A while ago a podcast aired (episode 317) from Sigma Nutrition Radio that referenced concern of low carbers having high LDL cholesterol (LDL). But in particular, that they shouldn’t take comfort in having high HDL cholesterol (HDL) and low Triglycerides (TG). This was meaningful to me as it was referencing the “Lipid Triad” (high LDL, high HDL, low TG) that is of keen interest in my research.

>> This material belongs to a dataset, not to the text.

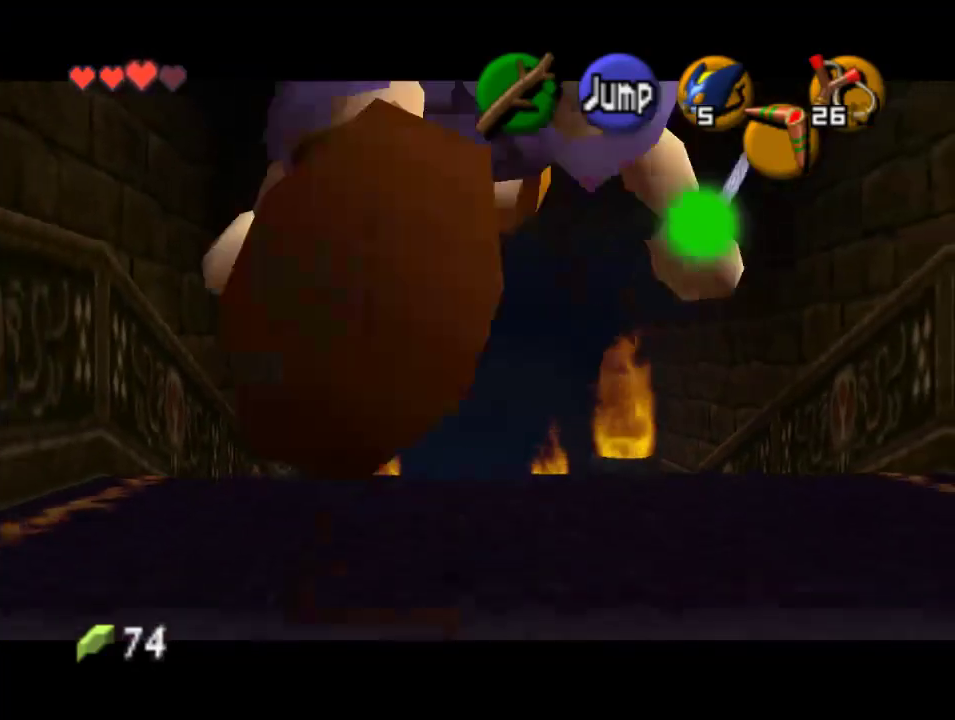
{"dt_ms": 500, "buttons": ["Z"], "left_stick": "down", "events": [[100, "A", "up"], [200, "A", "down"], [367, "A", "up"]]}
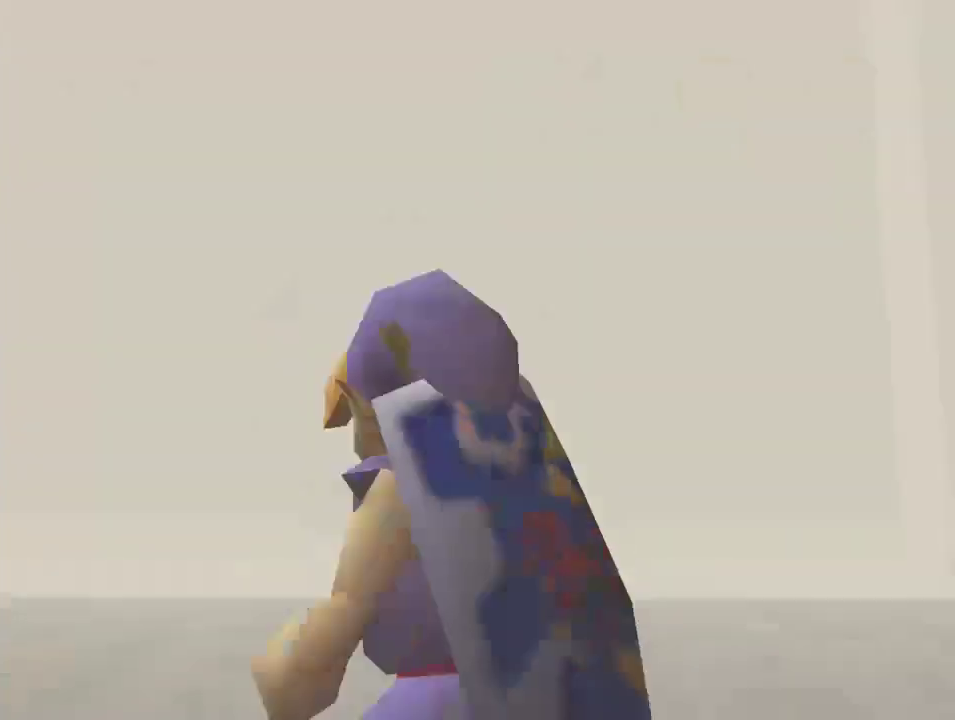
{"dt_ms": 500, "buttons": [], "left_stick": "center", "events": [[133, "Z", "up"], [133, "left_stick", "center"]]}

I reached out to the host, Danny Lennon, and asked if they’d be up for having me on to talk about it, which he worked out with the original lipid guest, Alan Flanagan. We squeezed it in while I was traveling and shooting the CC documentary, so I was a little sleep deprived, but all-in-all I think it went really well (Episode 321, which you can listen to here). In fact, I went further and did a #ListenThread on Twitter which you can read here.
Response Article
Yesterday morning, Danny was kind enough to let me know an article dropped at Sigma Nutrition that sought to answer key points I brought up in the podcast. I was quite excited about this, actually. As you know, I’m very keen to explore this topic, particularly as it relates to not only cardiovascular disease risk, but all cause mortality itself.
The goal of this article is to zero in on some specific points made in the podcast episode with Dave. So rather than go into every individual point made in that discussion, this article will focus in on points Dave made in relation to four concepts:
1. The ‘Lipid Profile-Centric Model’
2. Atherogenic Dyslipidemia and the ‘Lipid Triad’
3. Remnant Lipoproteins
4. Inflammation
The article then takes each of these proposed areas in segments, which I’ll do likewise with responses below.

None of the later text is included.